Function Architecture

 

Figure 1. Functional Architecture of the system

 

The basic structure of our functional architecture has not changed significantly over the course of this project. A slight change was made to the format of the input data from the radar. The advanced built-in DSP firmware in the Delphi ESR 2.5 radar unit pre-clusters detected points into tracking targets. However, we found that the in-built clustering method was unreliable and not useful for real-world object tracking . Instead, we choose to obtain detection-level data points from the radar directly and then process them using a Kalman-based filter for object tracking. We found that this method of determining object positions and velocities is more reliable and accurate.
A diagram illustrating the updated functional architecture of our system is shown in Fig. 1 above. Raw data from all our sensors are processed and then used to perceive the vehicle’s surroundings. This process is mainly composed of two steps: data processing, and perception. These steps are explained below.
4.1    Data processing
Our custom stereo vision system uses two identical cameras which are mounted on an aluminum beam at a known baseline distance. We decided to build our own stereo vision setup since we felt that the existing solutions that we could afford did not have the required range or resolution. Our two single-lens, global-shutter CCD cameras are synchronized through the use of either a software or hardware trigger method.
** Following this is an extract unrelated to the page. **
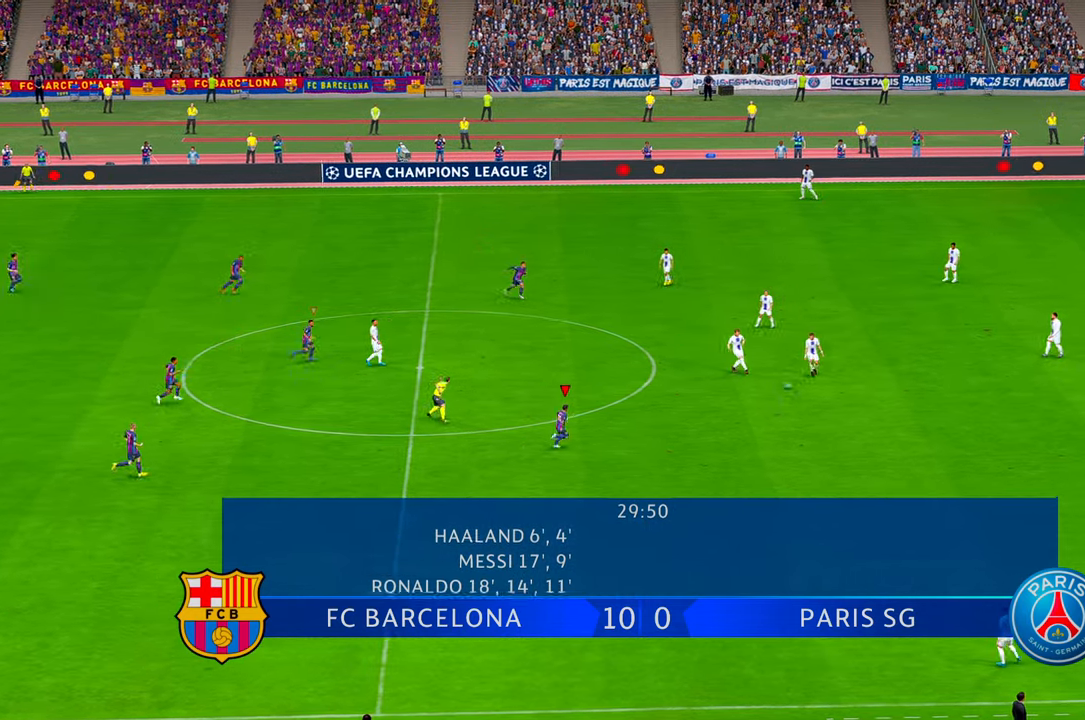
{"buttons": [], "left_stick": "right", "right_stick": "center", "events": []}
We found that both hardware and software triggering mechanisms work equally well as long as the code runs consistently and without hiccups. When the cameras are triggered, they capture a pair of images taken simultaneously. The streams of data from the radar and the GPS sensors are first parsed to extract the relevant variables and then formatted into a readable,  understandable format. The different sets of data need to be synchronized with each other with respect to time. This is crucial, since specific applications of our system have shown us the importance of using real-time data for reliability. Processed data from the stereo camera and the radar are fused to improve the performance of object detection within 30 meters.
4.2    Perception
In the perception module, tasks can be roughly divided into four categories: detection, classification, tracking, and motion estimation of the test vehicle. The order of the tasks is determined based on their dependencies and prerequisites.
The first task is to detect objects of interest in the scene using the stereo vision data. Second, the detected objects are classified as either vehicles or pedestrians. The system distinguishes between vehicles and pedestrians by extracting features from images. Vehicles are further classified by type – car, bus, truck etc. Labels of these classified objects are displayed in the bounding box video output of our perception system.
Third, objects that are detected by the stereo vision and radar subsystems are correlated. We use a GPS module to determine our test vehicle’s position and velocity. Matching objects that are found in both subsystems can then have their positions and velocities calculated accurately from the radar and GPS data. By using Multiple Hypothesis Tracking for sensor fusion of the objects detected by both radar and vision, we improve the overall object detection accuracy. We had initially planned to also include object size calculation and predictive tracking of objects in this project; however, we later descoped these features due to time constraints.
The final task involves visualizing the processed and sensor-fused data from our perception system. We display the results from the previous tasks in a meaningful way to the user by showing the detected objects in a 2-D grid  that represents the driving plane.  In addition to displaying the detected objects and their properties, this task involves calculating and presenting the position and velocity of our test car as well (using the processed GPS data).
In summary, raw input data from all the sensors are processed first and synchronized, then a 2-D virtual environment (grid) is recreated based on the combined real-world data. In this environment, objects are detected and classified with labels. Their kinematic and spatial parameters of the objects and the test vehicle are also included. The representation of the driving environment created using the processed and unified data is the final output of our perception system. All the variables can also be used as input by an onboard computer to control the vehicle or to display custom information through the vehicle’s user interface.